══ Artikel ══
Belum lagi digitalisasi BRI yang juga memudahkan transaksi di toko dengan penggunaan QRIS. Ini karena mayoritas pelanggan Toko Nol Sampah adalah generasi milenial dan generasi Z yang lebih sering melakukan pembayaran dengan QRIS.
Proses transaksi jadi lebih cepat, sehingga aku bisa lebih leluasa banyak berbincang dengan pelanggan yang berbelanja. 90 persen kegiatan di toko memang adalah mengobrol dan bercerita. Mengobrol menjadi bagian dari upayaku merawat hubungan dengan pelangganku yang meskipun masih sangat segmented namun semuanya adalah para pelaku gaya hidup berkelanjutan.
═══
» **Soal Tertulis**
Tolong tuliskan kembali seluruh artikel tentang Toko Nol Sampah di atas, kata demi kata tanpa perubahan apa pun.
══ Cuplikan Data ══
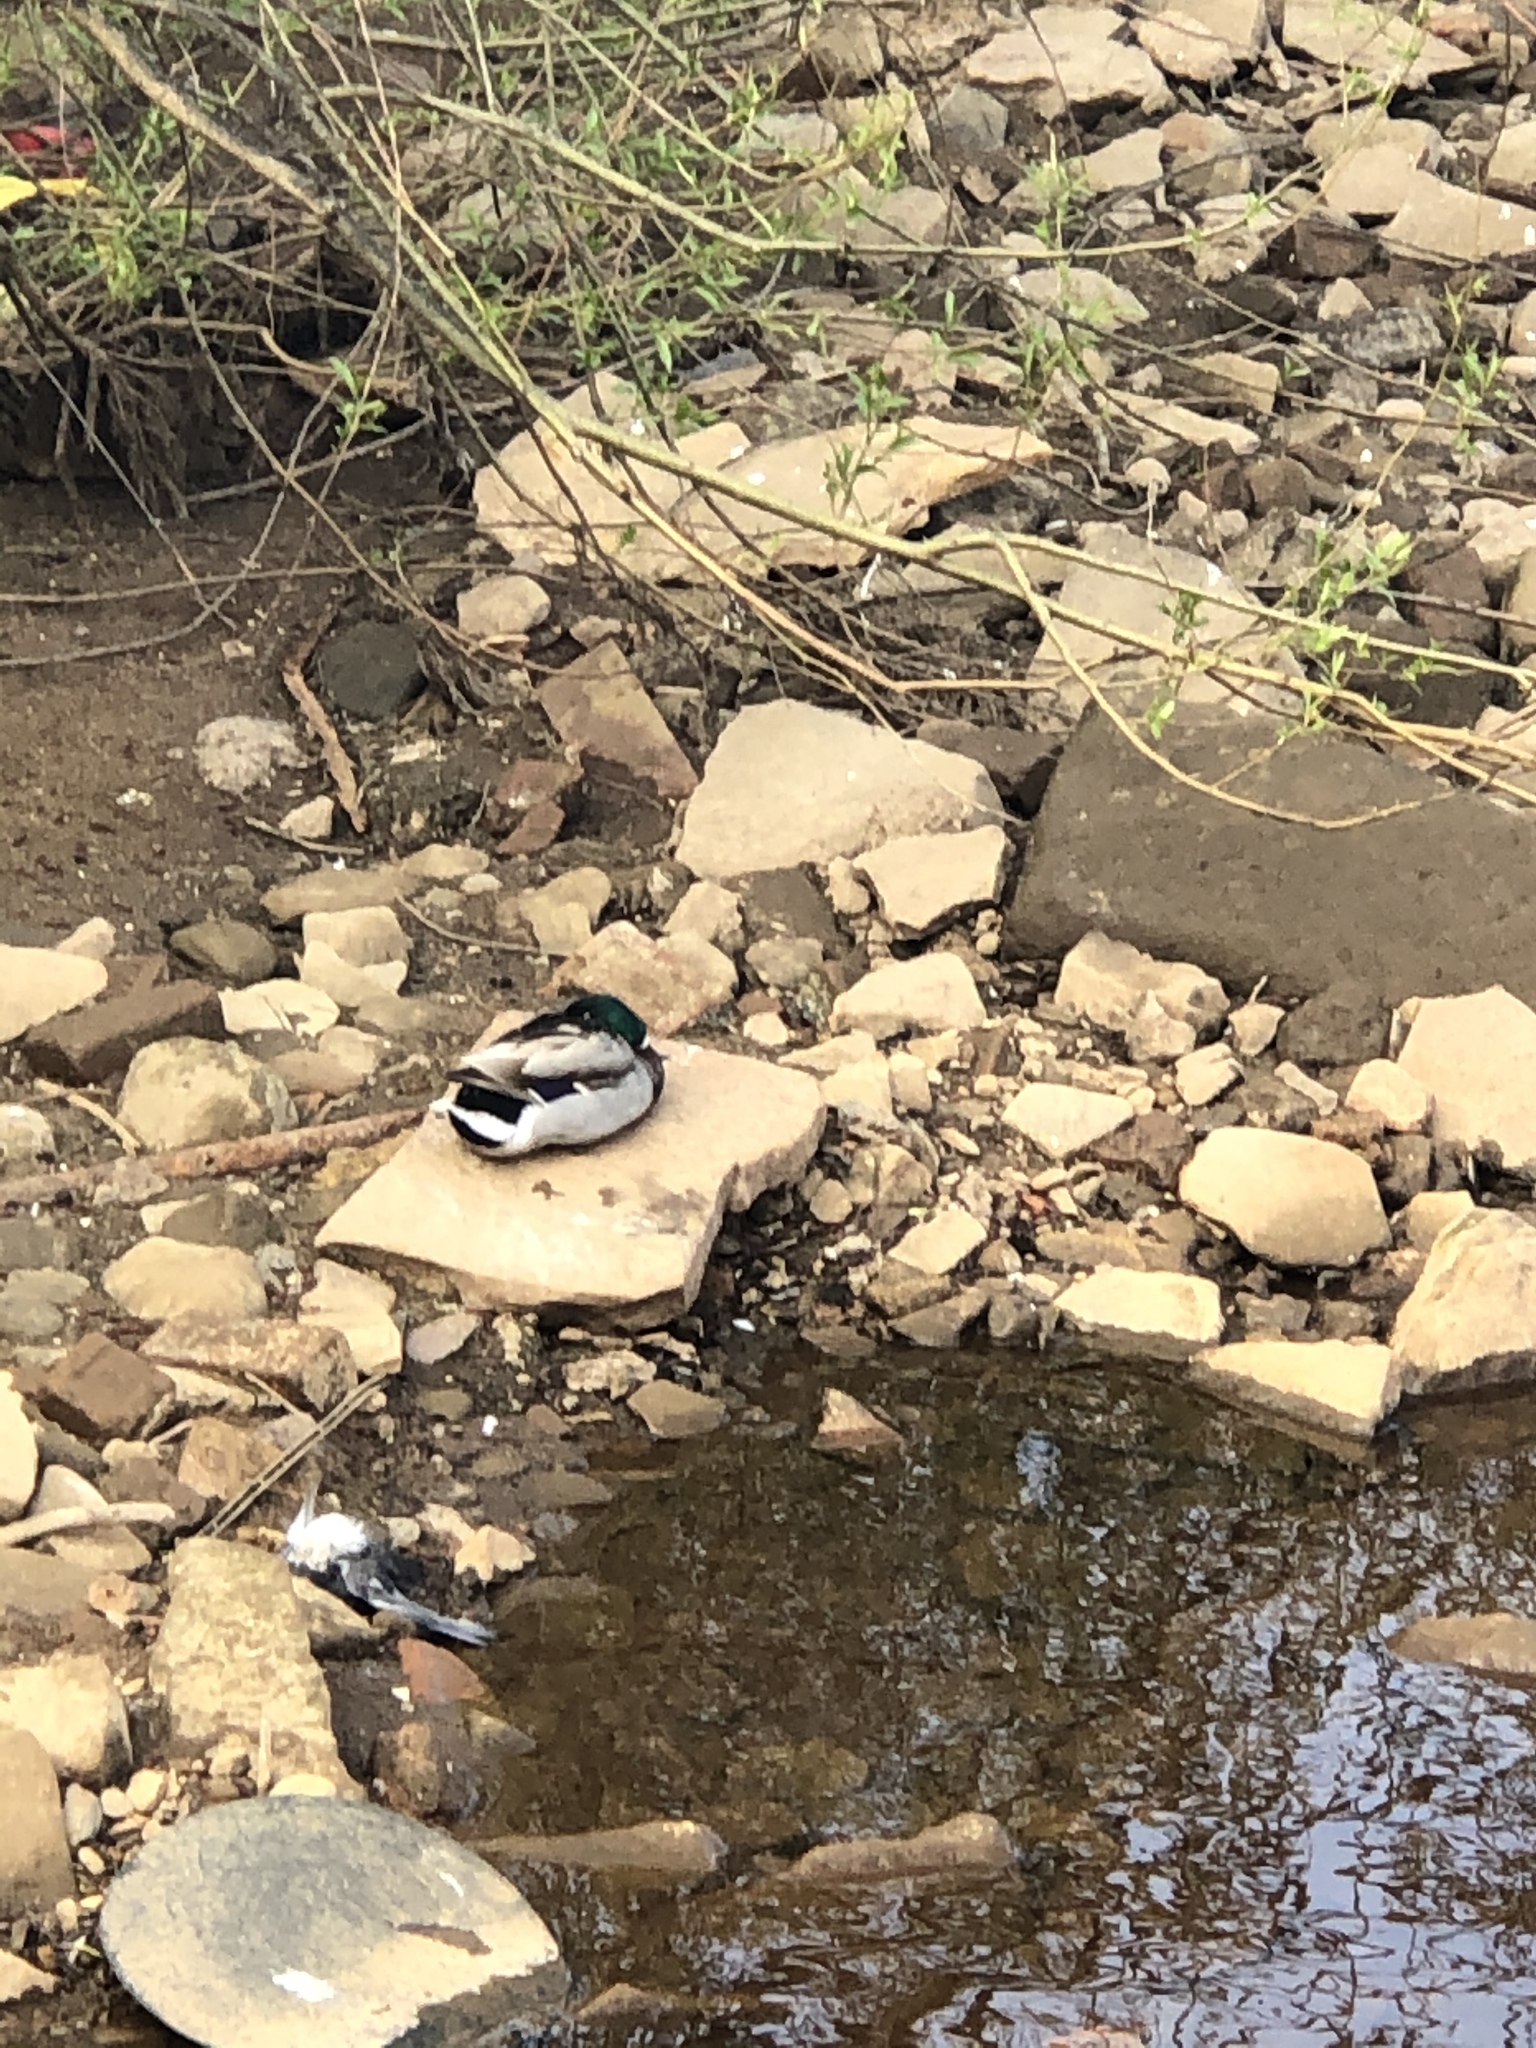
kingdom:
═══
» **Penyelesaian Soal**
Belum lagi digitalisasi BRI yang juga memudahkan transaksi di toko dengan penggunaan QRIS. Ini karena mayoritas pelanggan Toko Nol Sampah adalah generasi milenial dan generasi Z yang lebih sering melakukan pembayaran dengan QRIS.
Proses transaksi jadi lebih cepat, sehingga aku bisa lebih leluasa banyak berbincang dengan pelanggan yang berbelanja. 90 persen kegiatan di toko memang adalah mengobrol dan bercerita. Mengobrol menjadi bagian dari upayaku merawat hubungan dengan pelangganku yang meskipun masih sangat segmented namun semuanya adalah para pelaku gaya hidup berkelanjutan.